# [WHAT THIS TASK INVOLVES]
Where in the material does the word "Rumah" appear? Copy each line that has it.

ENTRIES PROVIDED Start Marker

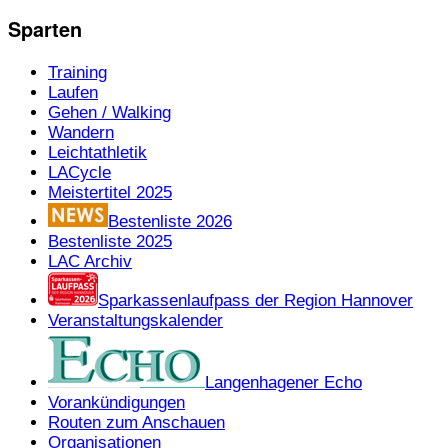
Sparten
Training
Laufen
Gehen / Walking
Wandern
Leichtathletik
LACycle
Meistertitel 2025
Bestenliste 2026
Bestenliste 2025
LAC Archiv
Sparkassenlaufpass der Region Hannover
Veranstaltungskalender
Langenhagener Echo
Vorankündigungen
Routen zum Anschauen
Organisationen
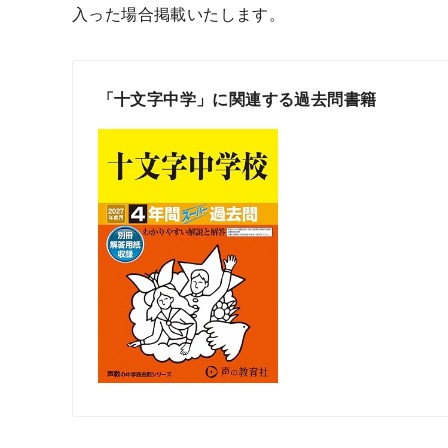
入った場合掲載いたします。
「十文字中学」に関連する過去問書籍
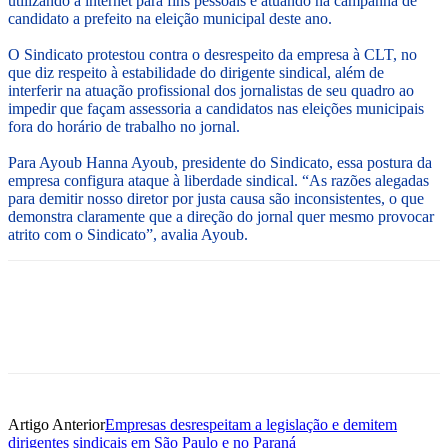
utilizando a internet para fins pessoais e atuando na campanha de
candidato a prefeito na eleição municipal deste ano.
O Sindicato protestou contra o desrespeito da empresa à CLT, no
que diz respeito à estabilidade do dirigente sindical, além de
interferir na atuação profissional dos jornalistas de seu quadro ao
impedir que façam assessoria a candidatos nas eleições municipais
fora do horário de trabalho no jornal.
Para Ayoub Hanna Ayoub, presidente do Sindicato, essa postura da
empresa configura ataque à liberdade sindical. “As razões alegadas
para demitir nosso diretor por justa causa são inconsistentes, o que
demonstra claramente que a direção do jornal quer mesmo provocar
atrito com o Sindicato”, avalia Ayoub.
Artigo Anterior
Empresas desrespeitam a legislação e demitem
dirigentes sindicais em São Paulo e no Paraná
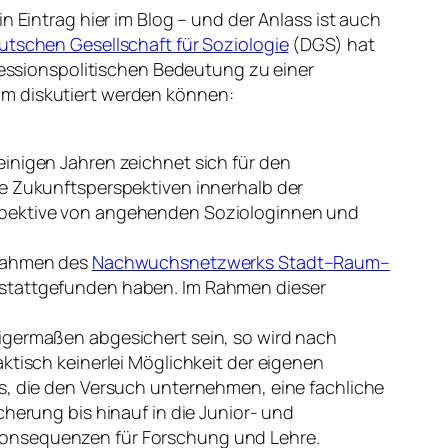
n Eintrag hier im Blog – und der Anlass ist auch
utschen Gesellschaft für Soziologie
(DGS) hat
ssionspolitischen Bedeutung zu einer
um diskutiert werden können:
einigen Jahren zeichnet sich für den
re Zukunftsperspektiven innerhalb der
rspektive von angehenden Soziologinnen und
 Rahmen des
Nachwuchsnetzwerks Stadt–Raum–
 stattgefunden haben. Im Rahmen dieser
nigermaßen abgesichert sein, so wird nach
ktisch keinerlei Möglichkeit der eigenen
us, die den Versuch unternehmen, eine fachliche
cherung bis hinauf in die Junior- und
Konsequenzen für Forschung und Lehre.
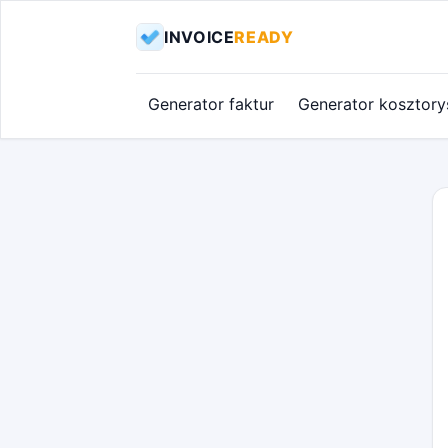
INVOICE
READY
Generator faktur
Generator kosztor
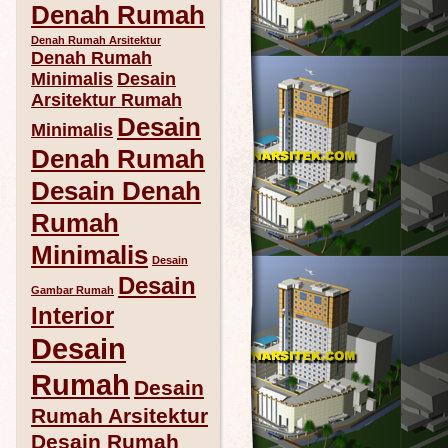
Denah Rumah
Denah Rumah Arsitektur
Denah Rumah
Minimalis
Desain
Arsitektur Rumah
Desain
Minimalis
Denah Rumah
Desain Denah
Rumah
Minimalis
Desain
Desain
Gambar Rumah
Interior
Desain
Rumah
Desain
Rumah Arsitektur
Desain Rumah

ENTRIES PROVIDED End Marker

# [SOLUTION FOR THIS EXERCISE]
Denah Rumah
Denah Rumah Arsitektur
Denah Rumah
Arsitektur Rumah
Denah Rumah
Rumah
Gambar Rumah
Rumah
Rumah Arsitektur
Desain Rumah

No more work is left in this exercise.